Quadratic equations are polynomial expressions of the second degree, generally taking the form \(ax^2 + bx + c = 0\), where \(a\), \(b\), and \(c\) are coefficients, and \(x\) represents an unknown variable. These equations are fundamental in algebra and appear frequently in various applications, including physics, engineering, and finance.

Quadratic equations can have zero, one, or two real or complex solutions. The solutions or "roots" of these equations are found using methods such as factoring, completing the square, or applying the quadratic formula:

• The quadratic formula: \(x = \frac{-b \pm \sqrt{b^2 - 4ac}}{2a}\)

This formula provides an efficient way to find the roots, especially when they are complex or don’t factor nicely.

Apart from the algebraic methods of solving quadratics, sometimes the nature of the roots gives us additional insights. In cases where the coefficients are such that the discriminant \(b^2 - 4ac\) is negative, the roots are complex, often involving imaginary numbers.

Understanding how to manipulate and solve quadratic equations, especially when dealing with complex numbers, is crucial for solving more advanced mathematical problems.

Vieta's formulas are essential tools in relation to the symmetric functions of the roots of polynomial equations. For a quadratic equation \(ax^2 + bx + c = 0\), Vieta's formulas express the sum and product of the roots \(z_1\) and \(z_2\) as:

• Sum of roots: \(z_1 + z_2 = -\frac{b}{a}\)
• Product of roots: \(z_1z_2 = \frac{c}{a}\)

These relationships help in quickly deducing characteristics of the roots without explicitly solving the equation.

In problems involving complex numbers, like the exercise we're discussing, Vieta's formulas enable us to connect the magnitude and arguments of complex roots with their polynomial coefficients.
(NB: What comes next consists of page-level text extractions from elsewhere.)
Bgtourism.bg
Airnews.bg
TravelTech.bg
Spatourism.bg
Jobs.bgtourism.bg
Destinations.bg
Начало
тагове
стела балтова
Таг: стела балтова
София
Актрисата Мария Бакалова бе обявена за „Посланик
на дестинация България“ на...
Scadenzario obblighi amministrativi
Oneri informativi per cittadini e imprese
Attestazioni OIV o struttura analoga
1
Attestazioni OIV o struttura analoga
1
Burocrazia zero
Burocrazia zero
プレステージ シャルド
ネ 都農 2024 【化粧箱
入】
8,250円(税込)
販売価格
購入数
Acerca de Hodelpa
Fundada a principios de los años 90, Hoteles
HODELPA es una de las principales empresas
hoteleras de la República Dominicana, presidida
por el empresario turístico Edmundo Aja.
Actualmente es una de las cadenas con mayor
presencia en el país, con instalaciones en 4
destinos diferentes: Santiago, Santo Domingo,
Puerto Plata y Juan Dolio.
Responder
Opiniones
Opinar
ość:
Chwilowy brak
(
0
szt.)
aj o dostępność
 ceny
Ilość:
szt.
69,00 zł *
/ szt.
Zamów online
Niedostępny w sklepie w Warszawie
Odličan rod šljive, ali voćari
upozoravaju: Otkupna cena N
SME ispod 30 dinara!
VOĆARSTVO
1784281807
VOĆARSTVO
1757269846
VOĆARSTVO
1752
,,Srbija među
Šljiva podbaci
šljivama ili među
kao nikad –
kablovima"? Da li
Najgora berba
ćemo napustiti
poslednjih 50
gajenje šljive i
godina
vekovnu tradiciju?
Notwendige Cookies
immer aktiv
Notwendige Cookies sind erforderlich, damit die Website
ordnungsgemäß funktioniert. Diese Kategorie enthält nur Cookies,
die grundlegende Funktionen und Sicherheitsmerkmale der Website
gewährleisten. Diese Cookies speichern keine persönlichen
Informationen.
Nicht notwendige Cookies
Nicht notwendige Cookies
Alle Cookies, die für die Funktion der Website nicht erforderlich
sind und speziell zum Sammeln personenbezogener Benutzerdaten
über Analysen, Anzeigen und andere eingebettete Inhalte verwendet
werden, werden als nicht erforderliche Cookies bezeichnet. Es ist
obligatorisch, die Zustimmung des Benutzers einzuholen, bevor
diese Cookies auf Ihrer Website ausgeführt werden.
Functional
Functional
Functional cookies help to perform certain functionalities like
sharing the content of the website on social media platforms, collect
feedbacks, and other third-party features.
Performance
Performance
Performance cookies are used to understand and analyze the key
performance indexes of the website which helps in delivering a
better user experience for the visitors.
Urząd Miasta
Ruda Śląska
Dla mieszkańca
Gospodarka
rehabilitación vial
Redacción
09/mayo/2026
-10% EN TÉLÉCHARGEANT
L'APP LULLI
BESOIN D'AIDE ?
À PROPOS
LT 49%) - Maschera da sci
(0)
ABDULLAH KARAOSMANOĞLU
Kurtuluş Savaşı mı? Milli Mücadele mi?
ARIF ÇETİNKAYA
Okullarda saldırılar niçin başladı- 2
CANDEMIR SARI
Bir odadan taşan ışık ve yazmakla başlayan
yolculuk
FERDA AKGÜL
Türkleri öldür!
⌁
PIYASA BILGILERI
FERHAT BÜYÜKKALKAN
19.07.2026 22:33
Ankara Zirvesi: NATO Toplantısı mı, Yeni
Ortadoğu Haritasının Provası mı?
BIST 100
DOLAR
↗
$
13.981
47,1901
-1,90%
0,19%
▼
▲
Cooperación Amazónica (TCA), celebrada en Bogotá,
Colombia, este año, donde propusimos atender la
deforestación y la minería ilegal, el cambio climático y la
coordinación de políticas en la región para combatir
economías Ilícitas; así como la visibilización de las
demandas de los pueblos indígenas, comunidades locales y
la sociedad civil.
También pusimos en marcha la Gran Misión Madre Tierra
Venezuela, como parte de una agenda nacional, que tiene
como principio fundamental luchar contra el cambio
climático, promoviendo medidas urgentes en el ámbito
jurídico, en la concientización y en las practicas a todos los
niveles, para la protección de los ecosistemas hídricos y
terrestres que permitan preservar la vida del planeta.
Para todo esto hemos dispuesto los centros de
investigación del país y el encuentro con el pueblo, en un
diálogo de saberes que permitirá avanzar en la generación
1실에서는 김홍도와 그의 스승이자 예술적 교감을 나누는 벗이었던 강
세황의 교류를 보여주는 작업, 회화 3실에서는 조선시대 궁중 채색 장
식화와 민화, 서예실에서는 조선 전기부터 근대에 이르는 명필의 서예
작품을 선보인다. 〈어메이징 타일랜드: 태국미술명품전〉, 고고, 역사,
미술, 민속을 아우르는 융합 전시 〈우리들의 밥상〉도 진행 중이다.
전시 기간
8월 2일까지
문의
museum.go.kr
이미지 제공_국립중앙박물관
When dealing with complex numbers, even though the roots aren't real, the relationships between their sums and products still hold true.

If given that complex roots have particular properties—such as equal magnitudes with arguments differing by a specific amount—one can use Vieta's insightfully to equate the complex expressions and dummy-variable updates, deriving relationships about the equation's coefficients.

Using trigonometric forms, complex numbers can be represented in a way that reveals more geometric insights into their behavior. A complex number \(z\) in its trigonometric or polar form is expressed as \(z = r(\cos \theta + i\sin \theta)\), where \(r\) is the modulus (or magnitude) of the complex number, and \(\theta\) is the argument (or angle) relative to the positive real axis.

The use of trigonometric form becomes particularly powerful when we deal with operations like multiplication and division. The magnitude is simply the product of the magnitudes, and the argument is the sum of the arguments:

• If \(z_1 = r_1 (\cos \theta_1 + i \sin \theta_1)\) and \(z_2 = r_2 (\cos \theta_2 + i \sin \theta_2)\)
• Then \(z_1 \cdot z_2 = r_1r_2 \left(\cos(\theta_1 + \theta_2) + i\sin(\theta_1 + \theta_2)\right)\)

This makes analysis of complex roots in quadratic equations more structured.

In our exercise, because the two roots have their arguments differing by \(\frac{\pi}{2}\), trigonometric forms allow simplification that leads to further analysis and resolution of polynomial relations. By translating the roots into this form, small tweaks to angles and magnitudes unravel elegant proofs of algebraic identities.